I woke with a start, wondering where on earth I was for a minute. Of course. The hospital. I had ended up falling asleep hunched over Jeremy’s bed again. I had been here four days now and, for four days, there had been no change. The only time I left was to go home, grab some belongings and my laptop, and hauled my ass back over to the ward. I worked from the hospital and told Suzie I couldn’t come into work because I was ill with the flu. I thought that was as good an excuse as any. I knew it had been going around the office and I kept thinking it was marvellous I hadn’t caught it by now.

The good thing about it was I could still do everything I needed to do, just without physically being there. I knew people would question why as I had never taken a sick day since I started there three years ago. I figured I was owed some sick leave by now.

The other thing I made sure to do was get Jeremy’s photos developed. I was determined for him to see them when he finally woke. I picked out the one of Jeremy and me, and got it blown up as promised, including one for myself. I bought a frame for my copy and I was determined to hang it up on my wall once I got home.
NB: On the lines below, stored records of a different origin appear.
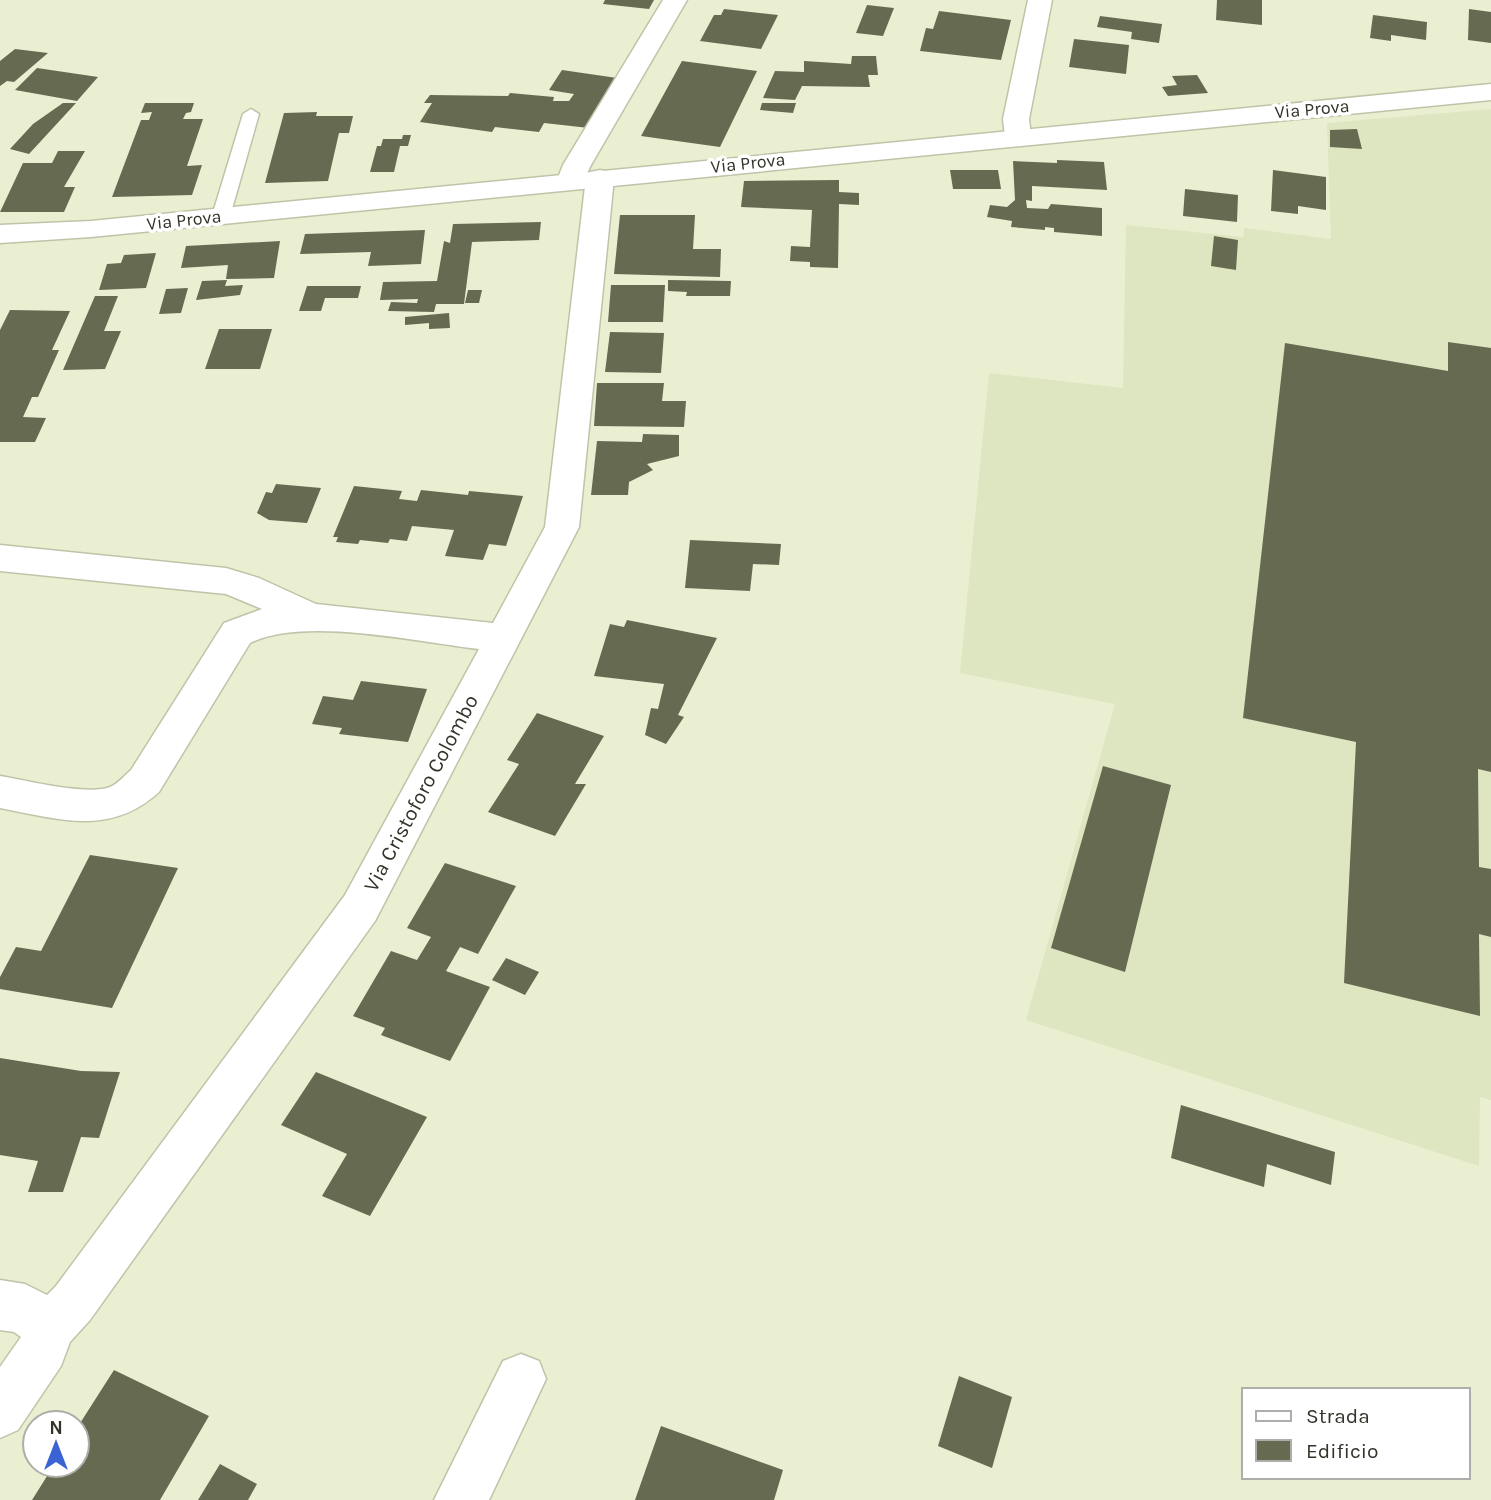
<svg xmlns="http://www.w3.org/2000/svg" width="1491" height="1500" viewBox="0 0 1491 1500" font-family="Karla,sans-serif">
  <style>
    .built { fill: #dee5c1 }
    .building { fill: #666a51 }
    .lines { fill: none; stroke-linecap: round; stroke-linejoin: round }
    .service-casing { stroke: #bfc4a8; stroke-width: 3 }
    .minor-casing { stroke: #bfc4a8; stroke-width: 3 }
    .secondary-casing { stroke: #bfc4a8; stroke-width: 3 }
    .service { fill: #fff; fill-rule: evenodd }
    .minor { fill: #fff; fill-rule: evenodd }
    .secondary { fill: #fff; fill-rule: evenodd }
    .labels { text-anchor: middle; stroke-width: 7; stroke-linejoin: round; paint-order: stroke }
    .far-street-label { font-size: 18px; fill: #323429; stroke: #fff }
    .street-label { font-size: 21px; fill: #323429; stroke: #fff }
  </style>
  <rect width="100%" height="100%" fill="#eaefd2"/>
  <path class="built" d="M1491 109V1100L1480 1097 1479 1166 1026 1020 1115 704 960 673 989 373 1123 388 1126 225 1243 237 1244 228 1331 239 1327 123Z"/>
  <path class="building" d="M605 0H654L649 9 603 4Z
    M1217 0H1262V25L1216 20Z
    M867 5 894 8 883 36 856 33Z
    M724 9 778 15 761 49 700 41 714 15H721Z
    M1469 9 1491 12V43L1468 40Z
    M939 11 1011 20 1001 60 920 51 926 28 933 29Z
    M1373 15 1427 22 1426 40 1391 35V41L1370 38Z
    M1100 16 1162 24 1159 43 1131 39 1132 32 1097 27Z
    M1074 39 1129 45 1126 74 1069 67Z
    M15 49 48 53 14 82 7 81 0 86V61Z
    M852 56H876L878 75H868L870 87 802 86 795 100 763 98 775 71 804 72V61L851 64Z
    M682 61 757 71 720 147 641 136Z
    M37 68 98 77 77 101 15 90Z
    M562 70 617 78 589 128 544 123 539 132 495 127 492 132 420 122 432 103H424L430 95 508 96 510 93 554 97 553 101H569L574 94 549 90Z
    M1197 75 1208 93 1168 96 1162 87 1177 85 1172 76Z
    M63 103H76L29 154 10 149 33 124Z
    M145 103H194L191 112 186 113 183 119H203L187 166 202 165 192 195 112 197 141 120H149L152 112 141 113Z
    M762 103H796L793 113 760 110Z
    M317 112 316 116H353L349 133H339L328 181 265 183 284 113Z
    M1357 129 1362 149 1330 147V130Z
    M403 135H411L408 146H400L394 172H370L377 146H381L383 139H402Z
    M58 151H85L64 187H75L64 212H0L23 163H52Z
    M1057 160 1104 162 1107 190 1032 186V201L1026 200 1027 208 1048 209 1051 204 1102 208V236L1054 232V228L1045 227V230L1011 227 1012 221 987 217 990 205 1007 207 1015 200 1013 161 1057 163Z
    M950 170H998L1001 189H953Z
    M1273 170 1326 177V210L1298 206V214L1271 211Z
    M839 180V192L859 193V205L839 204 838 268 810 267V262L790 261 791 246 810 247 812 210 741 207 744 181Z
    M1185 189 1238 195 1237 222 1183 216Z
    M620 215H695L693 249H721L720 277 614 274Z
    M541 222 539 240 472 242 464 304H436L434 312 388 311 391 302 417 303 418 299 380 300 383 282 437 281 444 241 450 243 453 224Z
    M425 230 421 264 368 266 371 252 300 254 305 234Z
    M1214 236 1238 240 1236 270 1211 266Z
    M280 241 274 278 226 279 228 265 181 268 186 246Z
    M156 253 146 288 99 290 107 264 121 263 124 255Z
    M227 280 225 286 243 285 240 295 196 300 202 281Z
    M668 280 731 281 730 296H686L687 292 668 291Z
    M611 285H665L663 322H608Z
    M307 286H361L358 298H325L321 311H299Z
    M188 288 181 313 159 314 166 289Z
    M468 290H482L479 303H465Z
    M95 296H118L104 331H121L105 369 63 370Z
    M10 310 70 311 52 350H59L38 397H32L23 417 46 418 35 442H0V330Z
    M449 313 450 328 429 329V323L405 325V317Z
    M219 329H272L260 369H205Z
    M610 332 664 333 661 373 605 372Z
    M1448 342 1491 348V772L1478 769 1479 867 1491 869V937L1479 934 1480 1016 1344 983 1356 742 1243 718 1285 343 1448 371Z
    M597 383H664L662 401H686L684 427 594 426Z
    M643 434 679 435V456L647 464 653 470 629 482 628 495H591L597 441 642 442Z
    M276 484 321 488 307 523 269 520 257 513 266 492 272 493Z
    M354 486 402 491 399 499 417 501 421 490 468 495 469 491 523 496 506 546 489 544 483 560 445 556 454 530 412 526 407 541 390 539 388 543 360 540 358 544 336 542 338 537H333Z
    M690 540 781 544 779 565 753 564 750 591 685 588Z
    M627 620 717 638 678 715 684 717 666 744 645 735 651 708 658 709 664 684 594 676 610 624 624 627Z
    M361 681 427 689 408 742 339 734 342 728 312 724 323 696 353 700Z
    M537 713 604 736 575 784H586L555 836 488 812 519 764 507 760Z
    M1103 766 1171 785 1125 972 1051 948Z
    M90 855 178 868 112 1008 0 989V977L16 947 41 951Z
    M445 863 516 886 478 954 460 947 446 971 490 987 450 1061 381 1035 385 1028 353 1016 391 951 417 960 431 937 407 928Z
    M506 958 539 972 525 995 492 980Z
    M0 1058 81 1071 120 1072 99 1138 81 1137 63 1192H28L38 1161 0 1155Z
    M316 1072 427 1117 370 1216 322 1196 347 1154 281 1125Z
    M1181 1105 1335 1152 1331 1185 1267 1164 1264 1187 1171 1158Z
    M114 1370 209 1416 160 1500H32L54 1465H77V1428Z
    M959 1376 1012 1397 992 1468 938 1446Z
    M661 1426 783 1470 774 1500H635Z
    M220 1464 257 1484 248 1500H198Z"/>
  <g class="lines">
    <g class="service-casing">
      <path id="service" d="M251 109 259 114 230 216 221 221 215 220 212 216 243 114Z"/>
    </g>
    <g class="minor-casing">
      <path id="minor" d="M663 0H687L591 165 581 186 571 188 561 186 557 180 563 165Z
        M1028 0H1052L1029 119 1031 137 1027 143 1018 145 1009 143 1005 137 1003 119Z
        M600 170 610 172 614 178 579 527 375 921 90 1320 70 1342 61 1366 18 1430 0 1438V1367L21 1337 14 1332 0 1330V1280L25 1284 47 1295 56 1286 345 895 479 649C417 642 304 616 250 643L159 792C110 837 58 819 0 808V776C26 780 87 796 110 787 118 784 125 775 131 770L224 623 262 609 226 594 0 571V545L226 568 259 578 316 604 493 623 545 527 586 178 590 172Z
        M521 1354 539 1361 546 1379 489 1500H434L503 1361Z"/>
    </g>
    <g class="secondary-casing">
      <path id="secondary" d="M1491 84V100L91 237 0 243V225L91 221Z"/>
    </g>
    <use href="#service" class="service"/>
    <use href="#minor" class="minor"/>
    <use href="#secondary" class="secondary"/>
  </g>
  <g class="labels">
    <g class="far-street-label">
      <text transform="translate(1312 109) rotate(-5)" y="6">Via Prova</text>
      <text transform="translate(748 163) rotate(-6)" y="6">Via Prova</text>
      <text transform="translate(184 220) rotate(-6)" y="6">Via Prova</text>
    </g>
    <g class="street-label">
      <text transform="translate(421 793) rotate(-62)" y="7">Via Cristoforo Colombo</text>
    </g>
  </g>
  <rect x="1242" y="1388" width="228" height="91" fill="#ffffff" stroke="#adaea9" stroke-width="2"/>
  <rect x="1256" y="1411" width="35" height="10" fill="#ffffff" stroke="#adaea9" stroke-width="2"/>
  <text x="1306" y="1423" font-size="21" fill="#323429">Strada</text>
  <rect x="1256" y="1440" width="35" height="21" fill="#666a51" stroke="#adaea9" stroke-width="2"/>
  <text x="1306" y="1458" font-size="21" fill="#323429">Edificio</text>
  <g transform="translate(56 1444)"><circle r="33" fill="#ffffff" stroke="#adaea9" stroke-width="2"/>
  <path d="M0-5L12 26L0 18L-12 26Z" fill="#3b63d4"/>
  <text y="-10" font-size="19" font-weight="bold" text-anchor="middle" fill="#323429">N</text>
  </g>
</svg>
We both looked so happy. It seemed like a million years ago.

The doctor came around a couple of times a day to check on him, and his vitals were getting that little bit stronger every day. I had hope in my heart because that was all I could hold onto. I told him day after day that he had me and there was no getting rid of me. He simply had to get better because I wouldn’t let him give up. I was just as much his anchor as he was mine. We needed each other. Our bond was too strong to let go of it now.